Nem sempre a inspiração vem da alegria, da curiosidade, do inusitado. A escrita também tem como musa a dor, o sofrer. Hoje é tristeza que me traz ao papel, em um ano que mal começou. Pergunto-me o que fazer dele agora, desse tempo que se deita à frente, já repleto de saudades. Não tenho, neste momento, nem respostas e nem perguntas, com o coração batendo por dever, mas em descompasso.
Doze anos nos separavam em idade. Atualmente, eram imperceptíveis, mas quando eu era uma criança e ele um jovem adulto, a distância era continental. Muito alto me parecia e, naqueles tempos, muito magro, eu o via como um gigante, o maior primo que eu ou qualquer pessoa pudesse ter. Nas minhas lembranças, eu estava sempre olhando para cima, para poder vê-lo. Era o filho do Tio Claudionor e da Tia Páscoa, o meu primo Fernandinho.

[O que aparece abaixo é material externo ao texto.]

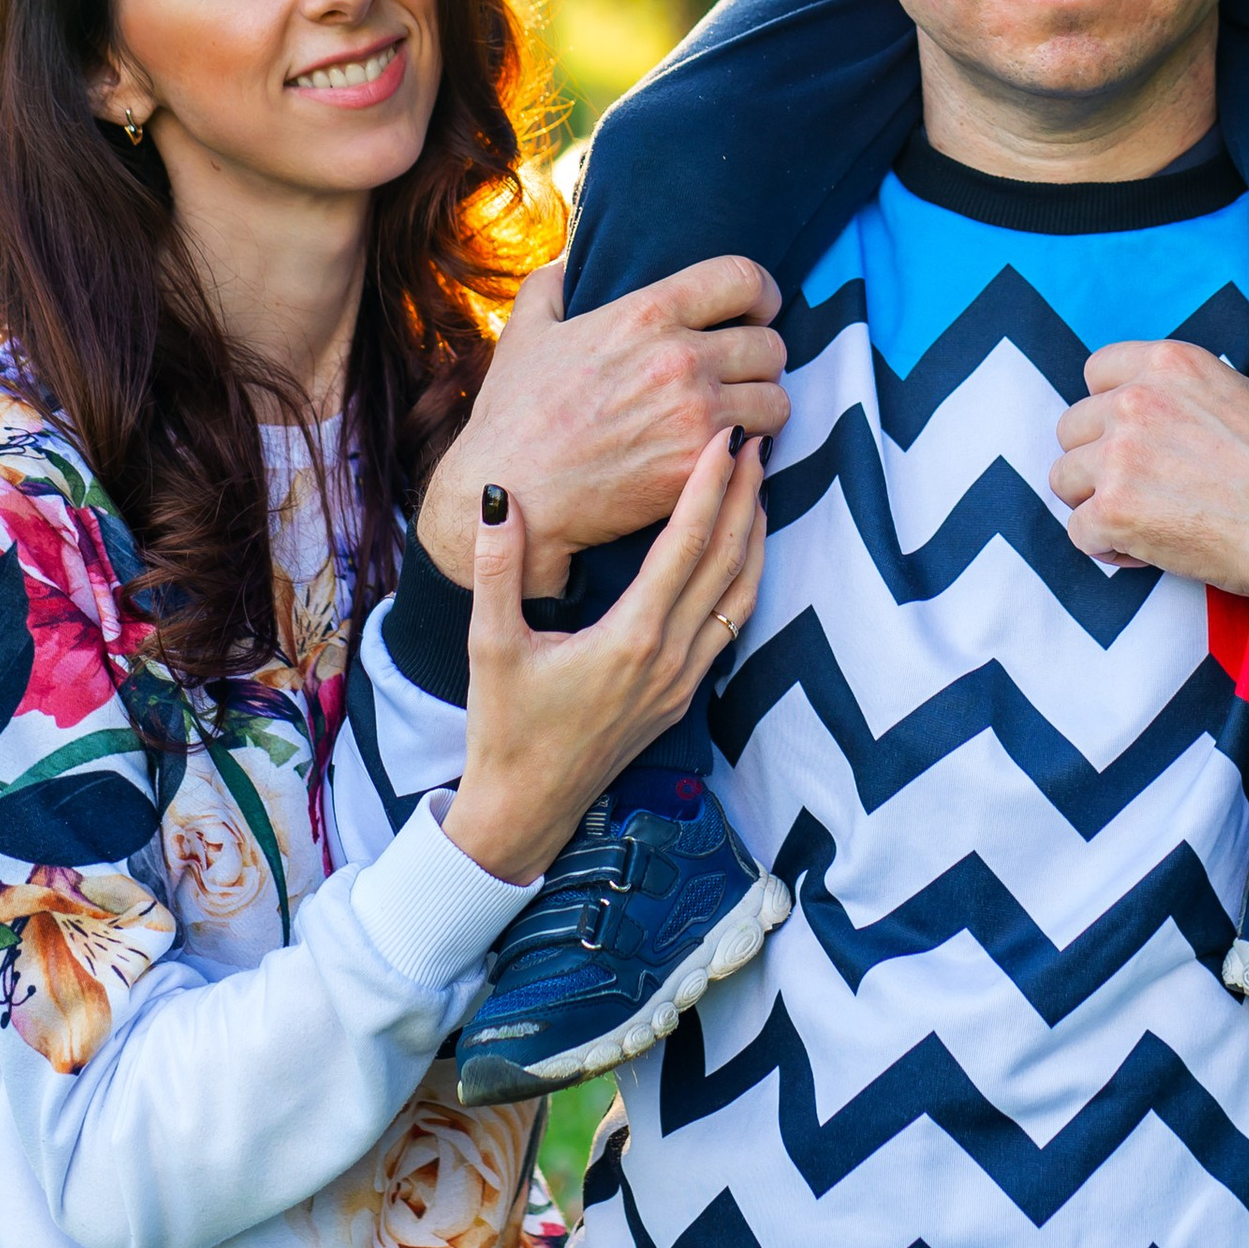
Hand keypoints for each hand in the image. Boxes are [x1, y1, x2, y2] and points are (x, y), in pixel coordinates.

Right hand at [419, 254, 788, 598]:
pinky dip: (749, 454)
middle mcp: (681, 359)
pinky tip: (723, 454)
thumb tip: (567, 260)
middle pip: (771, 345)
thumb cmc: (514, 414)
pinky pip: (759, 453)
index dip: (762, 292)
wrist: (511, 494)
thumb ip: (552, 283)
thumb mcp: (525, 331)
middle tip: (739, 374)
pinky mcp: (697, 470)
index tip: (758, 309)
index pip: (744, 278)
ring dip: (761, 408)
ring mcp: (694, 417)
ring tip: (736, 416)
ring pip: (777, 402)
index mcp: (647, 313)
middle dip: (760, 358)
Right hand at [444, 427, 768, 882]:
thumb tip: (499, 499)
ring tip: (759, 486)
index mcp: (630, 639)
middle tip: (756, 440)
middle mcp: (670, 658)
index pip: (687, 545)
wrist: (526, 809)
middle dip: (745, 496)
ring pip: (740, 595)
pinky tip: (741, 554)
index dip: (711, 486)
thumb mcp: (489, 645)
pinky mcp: (683, 696)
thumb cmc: (504, 729)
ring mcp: (683, 680)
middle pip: (726, 562)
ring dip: (754, 537)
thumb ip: (497, 570)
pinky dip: (744, 579)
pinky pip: (730, 625)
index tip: (726, 438)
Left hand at [1049, 342, 1248, 634]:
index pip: (1098, 372)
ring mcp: (1119, 455)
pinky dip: (1106, 548)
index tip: (1130, 438)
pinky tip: (1145, 552)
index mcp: (1170, 363)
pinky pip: (1079, 532)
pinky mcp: (1113, 510)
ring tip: (1141, 524)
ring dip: (1096, 504)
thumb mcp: (1248, 397)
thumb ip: (1191, 397)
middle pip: (1073, 427)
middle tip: (1139, 491)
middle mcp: (1136, 399)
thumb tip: (1172, 415)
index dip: (1110, 410)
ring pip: (1065, 479)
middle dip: (1098, 461)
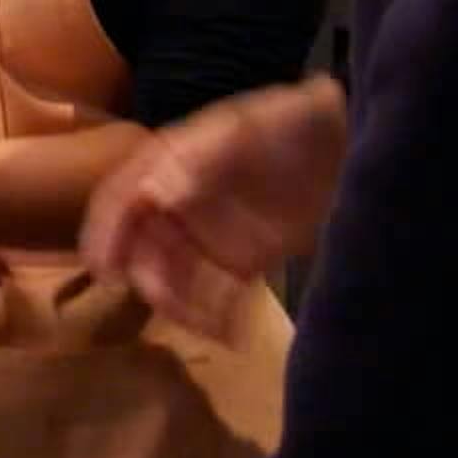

No sítio onde ele morava com os pais, um papagaio, galinhas, vacas e cachorros, íamos com meus pais para buscar frutas, soltar passarinhos de gaiolas, empinar pipa com outro tio, aprender a dirigir no Fusquinha, procurar planárias no riozinho, comer queijo fresco, entre tantas outras coisas, agora já perdidas no tempo das memórias.
Décadas depois, Fernandinho se tornou Fernandão, com o nascimento de outro Fernando, seu filho. Ao lado dos novos primos, Ângela, Ana Laura e Fernandinho, a família que meu primo construiu com amor, resiliência e fé, nosso universo também se ampliou, ganhando alegria, conforto, cumplicidade, reforçando os laços que o sangue já havia construído.
O tempo nos igualou na idade, nas conversas, nos ideais. Éramos amigos, do melhor jeito que as famílias devem sê-lo. Não havia evento familiar em que eles não fossem contabilizados no número essencial, no coração de qualquer comemoração, fosse formatura, casamento, aniversários e qualquer outra data comemorativa. Nas dores também fomos apoio, esperança e coragem, uns dos outros.
De repente, em uma manhã que deveria ser qualquer, o telefone toca e tudo mais fica mudo. O impensável aconteceu. O coração, gigante como aquele que o carregava, parou.
Sem avisos, sem rodeios, sem tempo para despedidas. O nó preso na garganta não se desfaz pelas lágrimas que escorrem sem que eu queira detê-las. O soco que carrego, seco, na boca do estômago, segura a respiração que não encontra alento.
Todos sabemos que a vida é frágil, que se pode esvair a qualquer momento, mas, até para sobrevivermos, vamos fingindo que nos esquecemos disso, como se habitando uma realidade paralela, a verdade não nos pudesse atingir. Quando, porém, somos tomados de assusto, quando a dama de negro bate as nossas portas, levando aqueles que amamos e fatiando em tiras nossos corações, lembramos do que somos feitos e de que o tempo caminha em sentido contrário à vida.
Acredito que ele soubesse do nosso amor, meu e de toda minha família, por ele, por eles. Nenhum abraço ou riso foi economizado, mas nem por isso deixo de lamentar a partida precoce. Há dias fico ouvindo sua voz, lembrando do seu sorriso, pensando em como será sem você, ainda sem acreditar. Que haja algum reencontro das almas que se pertencem no afeto. Daqui seguiremos até o momento da nossa partida, menos felizes sem você, mas celebrando a vida que você viveu, gratos pela família que nos legou.
Meu primo, o meu gigante favorito, sua família foi, é, e sempre será nossa também. Vá em Paz, Fernando, Fernandinho, Fernandão.